Wragg echoes that sentiment of gratitude when asked if he would do his whole triathlon career over again. He has suffered several accidents and injuries in the sport, including a collision with a truck back in 2008 that left him in the hospital for an extended stay. He had a hip replacement and says he “was never the same” after that. He has also “destroyed” his right knee and right shoulder after years of wear and tear.
With those injuries and the lingering issues they left him with in mind, it would be hard to blame Wragg if he said he would take the route of “no triathlon” if given a do-over. While he says he would do some things differently (such as race only one or two full-distance events a season instead of the “15 to 20 ” that he says he did do for a number of years), he would ultimately still stick to the life of a triathlete. And why? He loved the sport in the 80s and 90s and he still loves it now.

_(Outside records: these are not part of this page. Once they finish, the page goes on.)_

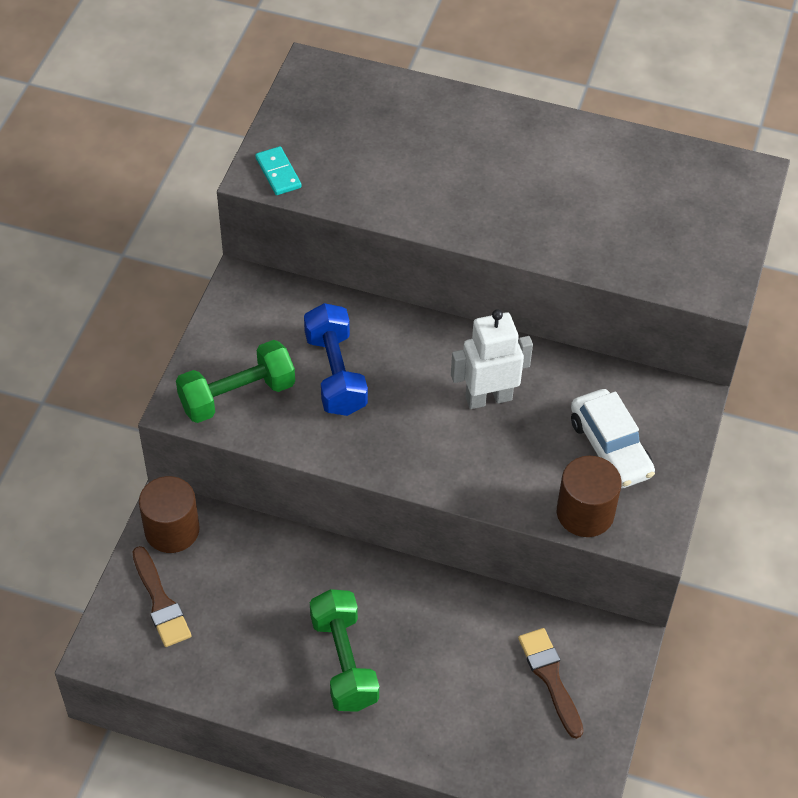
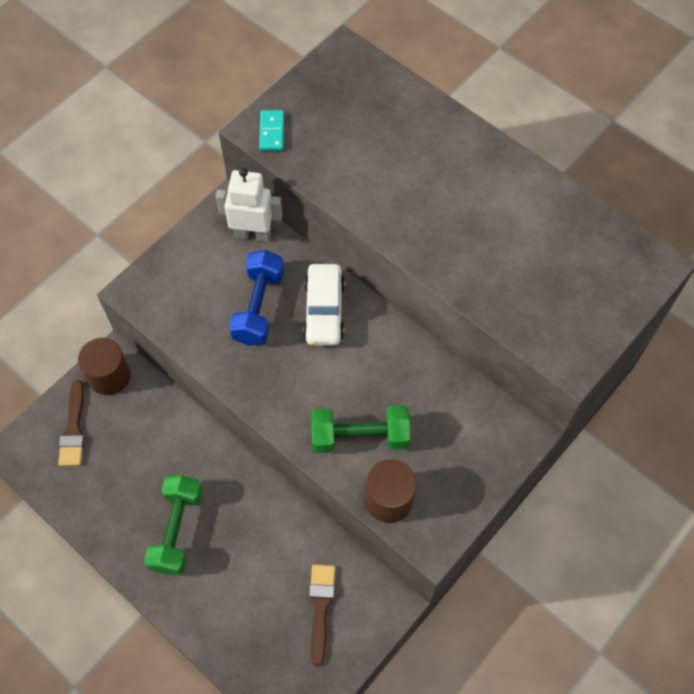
camera: 25 degrees right, 10 degrees up
green dumbbell [176,340,295,423] -> green dumbbell moved to [311,405,411,453]
white robot [451,309,533,409] -> white robot moved to [216,168,283,242]
white car [571,389,655,489] -> white car moved to [303,264,345,346]

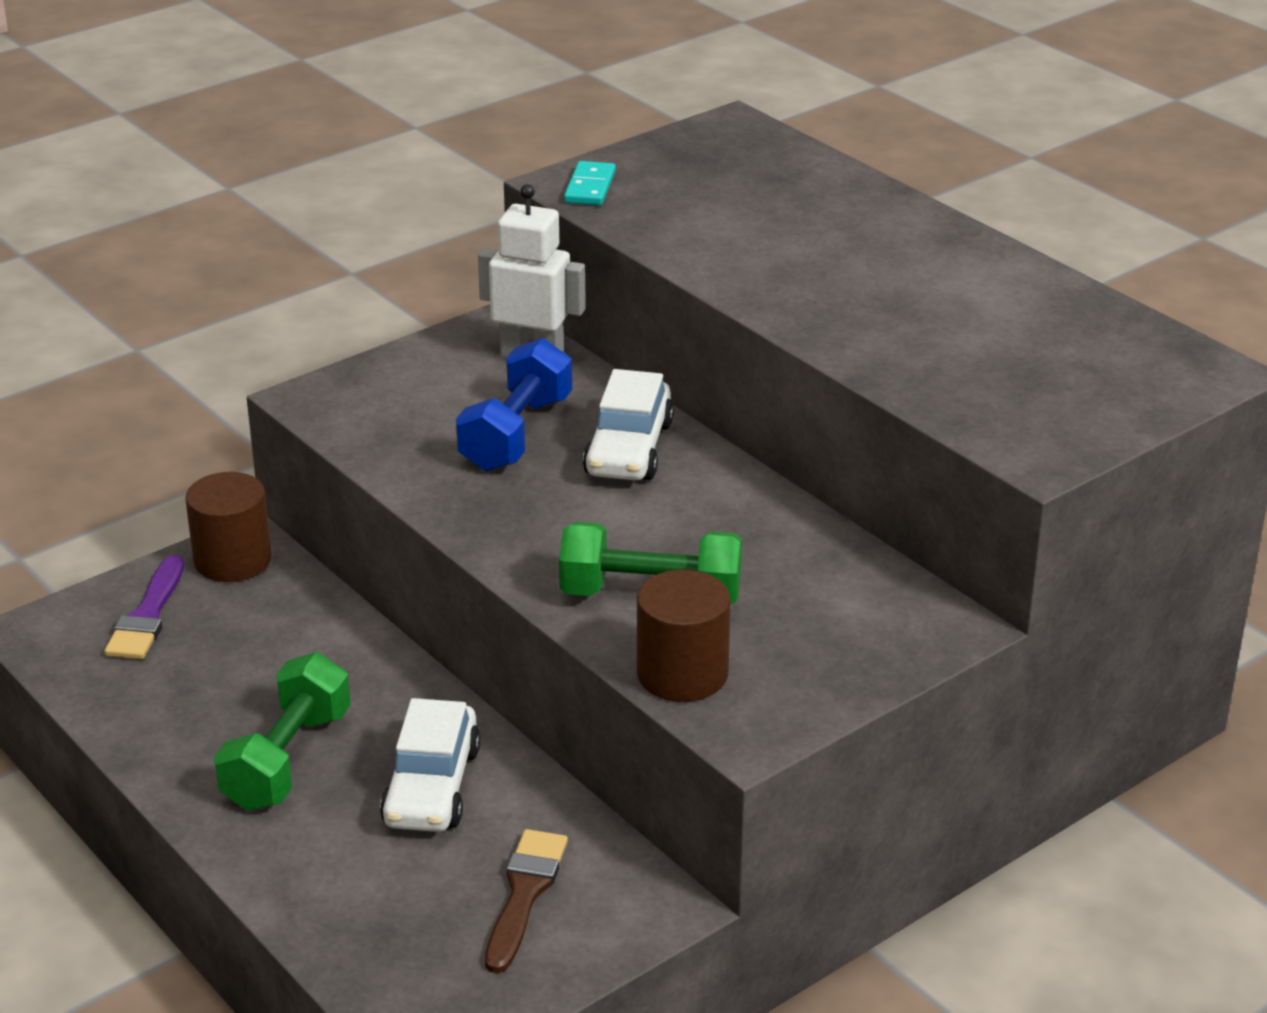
camera: 10 degrees right, 30 degrees down
brown brush [58,380,85,466] -> purple brush [104,555,184,659]
none -> white car [380,698,481,832]

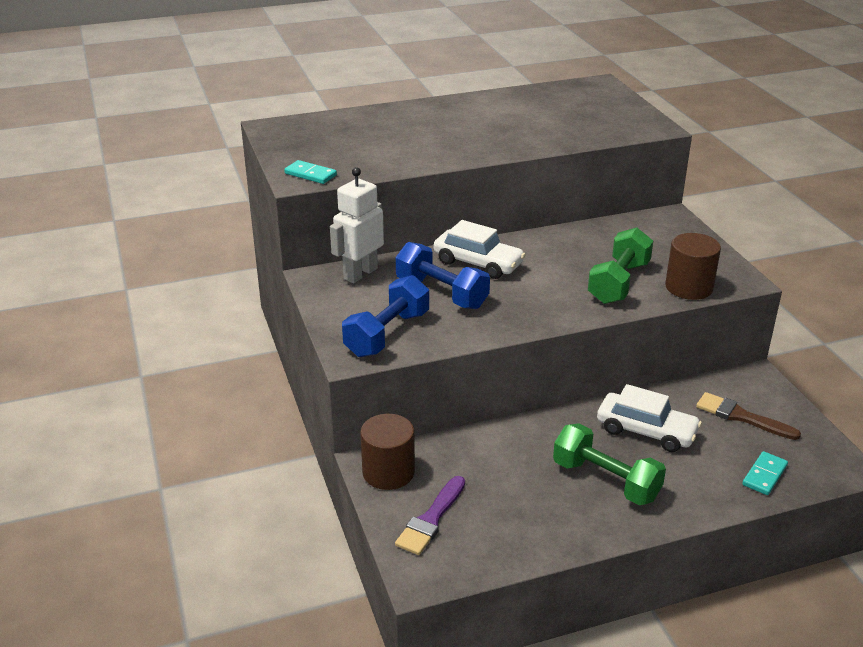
camera: 70 degrees left, 0 degrees up
purple brush [104,555,184,659] -> purple brush turned 90 degrees clockwise [395,476,465,555]
none -> blue dumbbell [342,275,429,357]
none -> turquoise domino [742,451,788,495]

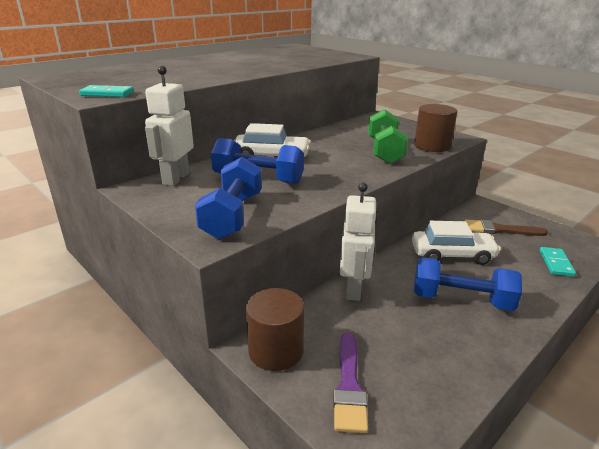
camera: 25 degrees left, 5 degrees down
green dumbbell [553,423,666,505] -> blue dumbbell [414,257,522,311]
none -> white robot [340,182,378,301]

Like Gruenfeld, he is grateful to train and race, which they have both proven to be a key to longevity in the sport.

Switching Things Up
Wragg has another tip for staying motivated when you can no longer chase PBs: switch up your race schedule. He made a name for himself in IRONMAN racing (it would have been hard not to after racing close to 300 of them), but he says his time is almost up in that corner of the sport.
“I’m in the 75 to 80 age group now,” he says. “I think the full distance is too far for me.”
He has plans to line up for one more: IRONMAN Canada in Ottawa this summer. He and Model raced there last year, but Wragg didn’t make it to the finish line. He says he hopes this year will be different, but he doesn’t seem too stressed about it one way or another.
He has no immediate plans to retire from racing, though, as he and Model are still keen to compete in 70.3s and T100 events.
“The T100 races are a great distance,” he says, referring to the 100-kilometre format. “We’ve done four of those, and we would love to do more.”
Wragg may not be crushing personal bests at every race, but he keeps things interesting by mixing things up with some variety every now and then.

Finding Your Why
The last note comes from Gruenfeld, who says you need to reshape your goals when your lifetime bests are no longer beatable. You need a new reason to get up every day and train and a new reason to show up to races.
“When that decline starts happening to you, the first thing that you really need to think about is why you’re doing this,” she says. “You have to ask yourself, ‘Do I really want to keep doing this if I can’t be the athlete I used to be? Or am I just here out of habit?'”
Gruenfeld says that just because you “can’t compare yourself today to your younger self” doesn’t mean you can’t still challenge yourself.
“I think it’s really easy to find a purpose in it,” she says. “There’s still a possibility that you’re going to do great things, things that you didn’t think you were going to be able to do. You just have to start setting your goals differently than you used to.”
The beauty of triathlon is there will always be a time to chase, even if it’s slower than you’ve shot for in years past.
“Set challenging goal times and then push yourself to train for that,” Gruenfeld says. “If you can get close to that on race day, that’s great. If you fall short, that’s fine. It’s not a failure. And besides, there’s always another race.”